There is no ABI impact for future feature flags, so we can backport them
easily enough.

> 2. We only need to add 2 small functions:
> (gdb) disass x86_get_arch_feature
> Dump of assembler code for function x86_get_arch_feature:
>    0x0000000000017100 <+0>: xor    %eax,%eax
>    0x0000000000017102 <+2>: cmp    $0x2,%edi
>    0x0000000000017105 <+5>: ja     0x17117 <x86_get_arch_feature+23>
>    0x0000000000017107 <+7>: mov    %edi,%edi
>    0x0000000000017109 <+9>: lea    0x105f0(%rip),%rax        # 0x27700
> <_rtld_local_ro>
>    0x0000000000017110 <+16>: mov    0xb4(%rax,%rdi,4),%eax
>    0x0000000000017117 <+23>: retq
> End of assembler dump.
> (gdb) disass x86_get_cpuid_registers
> Dump of assembler code for function x86_get_cpuid_registers:
>    0x00000000000170d0 <+0>: lea    0xc479(%rip),%rax        # 0x23550
> <zero_cpuid_registers.8564>
>    0x00000000000170d7 <+7>: cmp    $0x2,%edi
>    0x00000000000170da <+10>: ja     0x170f0 <x86_get_cpuid_registers+32>
>    0x00000000000170dc <+12>: mov    %edi,%edi
>    0x00000000000170de <+14>: lea    0x1061b(%rip),%rax        #
> 0x27700 <_rtld_local_ro>
>    0x00000000000170e5 <+21>: add    $0x7,%rdi
>    0x00000000000170e9 <+25>: shl    $0x4,%rdi
>    0x00000000000170ed <+29>: add    %rdi,%rax
>    0x00000000000170f0 <+32>: retq
> End of assembler dump.
> (gdb)

The implementation of x86_feature_usable would be quite similar, but it
would be necessary to readjust the way the usable bits are stored in  That is true.

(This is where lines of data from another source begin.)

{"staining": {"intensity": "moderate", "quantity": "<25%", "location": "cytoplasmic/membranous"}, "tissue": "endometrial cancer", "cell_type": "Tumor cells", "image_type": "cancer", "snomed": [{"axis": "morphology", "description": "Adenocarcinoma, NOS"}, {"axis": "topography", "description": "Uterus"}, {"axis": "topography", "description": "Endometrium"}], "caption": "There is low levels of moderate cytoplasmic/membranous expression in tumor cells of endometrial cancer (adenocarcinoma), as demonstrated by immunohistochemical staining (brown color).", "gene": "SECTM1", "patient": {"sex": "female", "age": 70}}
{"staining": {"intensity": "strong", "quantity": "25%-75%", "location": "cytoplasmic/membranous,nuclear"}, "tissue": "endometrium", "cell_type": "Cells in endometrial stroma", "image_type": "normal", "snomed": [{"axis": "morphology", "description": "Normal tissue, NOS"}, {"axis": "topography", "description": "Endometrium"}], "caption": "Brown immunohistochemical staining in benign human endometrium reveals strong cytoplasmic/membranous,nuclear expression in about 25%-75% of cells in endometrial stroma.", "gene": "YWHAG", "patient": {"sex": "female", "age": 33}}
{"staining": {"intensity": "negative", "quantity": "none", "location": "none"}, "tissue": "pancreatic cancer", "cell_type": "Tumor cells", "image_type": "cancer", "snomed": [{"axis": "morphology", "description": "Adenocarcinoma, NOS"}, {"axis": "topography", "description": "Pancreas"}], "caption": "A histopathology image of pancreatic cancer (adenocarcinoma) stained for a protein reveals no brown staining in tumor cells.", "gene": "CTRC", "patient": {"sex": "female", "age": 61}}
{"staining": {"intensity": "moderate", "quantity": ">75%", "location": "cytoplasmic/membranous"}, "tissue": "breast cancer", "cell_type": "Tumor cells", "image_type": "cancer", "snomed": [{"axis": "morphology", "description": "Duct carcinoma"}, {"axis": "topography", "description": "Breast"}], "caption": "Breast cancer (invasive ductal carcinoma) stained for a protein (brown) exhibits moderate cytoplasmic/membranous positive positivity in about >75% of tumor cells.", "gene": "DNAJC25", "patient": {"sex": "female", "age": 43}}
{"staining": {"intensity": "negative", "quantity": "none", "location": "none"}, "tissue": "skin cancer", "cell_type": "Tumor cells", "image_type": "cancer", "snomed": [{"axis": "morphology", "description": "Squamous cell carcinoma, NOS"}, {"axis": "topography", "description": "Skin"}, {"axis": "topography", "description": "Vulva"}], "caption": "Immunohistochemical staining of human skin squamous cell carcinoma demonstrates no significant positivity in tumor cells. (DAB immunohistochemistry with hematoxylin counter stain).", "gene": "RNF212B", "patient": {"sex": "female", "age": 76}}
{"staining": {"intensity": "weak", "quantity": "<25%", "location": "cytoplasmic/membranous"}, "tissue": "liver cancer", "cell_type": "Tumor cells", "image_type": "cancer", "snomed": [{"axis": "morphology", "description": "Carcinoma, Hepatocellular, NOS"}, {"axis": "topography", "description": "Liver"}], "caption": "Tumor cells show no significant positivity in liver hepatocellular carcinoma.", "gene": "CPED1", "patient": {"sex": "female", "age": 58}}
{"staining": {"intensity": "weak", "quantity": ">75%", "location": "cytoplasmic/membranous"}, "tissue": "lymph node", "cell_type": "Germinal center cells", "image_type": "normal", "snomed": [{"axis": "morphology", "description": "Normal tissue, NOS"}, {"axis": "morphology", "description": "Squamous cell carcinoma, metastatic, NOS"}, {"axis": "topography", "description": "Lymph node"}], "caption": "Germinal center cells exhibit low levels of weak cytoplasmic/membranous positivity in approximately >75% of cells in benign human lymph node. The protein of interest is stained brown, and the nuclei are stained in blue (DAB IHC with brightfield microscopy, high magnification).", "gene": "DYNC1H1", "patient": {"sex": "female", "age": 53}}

> 3. Write CPUID program isn't easy.   You can try to write a program
> to detect a CPUID feature to see what it takes.  I can't remember it
> exactly without looking at glibc sources which I wrote.

I completely agree, which is why I think we should *not* expose CPUID
data, but higher-level information about which features are available.
In some cases, it may be possible to use CPUID bits directly (for CMOV
on i386, for example), but in many other cases, it will be necessary to
take environmental factors into account, e.g. how the kernel has set up
XCR0 when it created the process.

As far as I know, it's the latter aspect that is not known in advance:
Future CPUID bits might well have dependencies on XCR0 (or other CPU
state) as well.  An application which tries to do detection with older
glibcs without the corresponding *_Usable support would necessarily go
wrong.  My API proposal avoids that because it just cannot happen with
this interface, at the cost that you need to upgrade glibc first before
you can use any previously-unknown bits.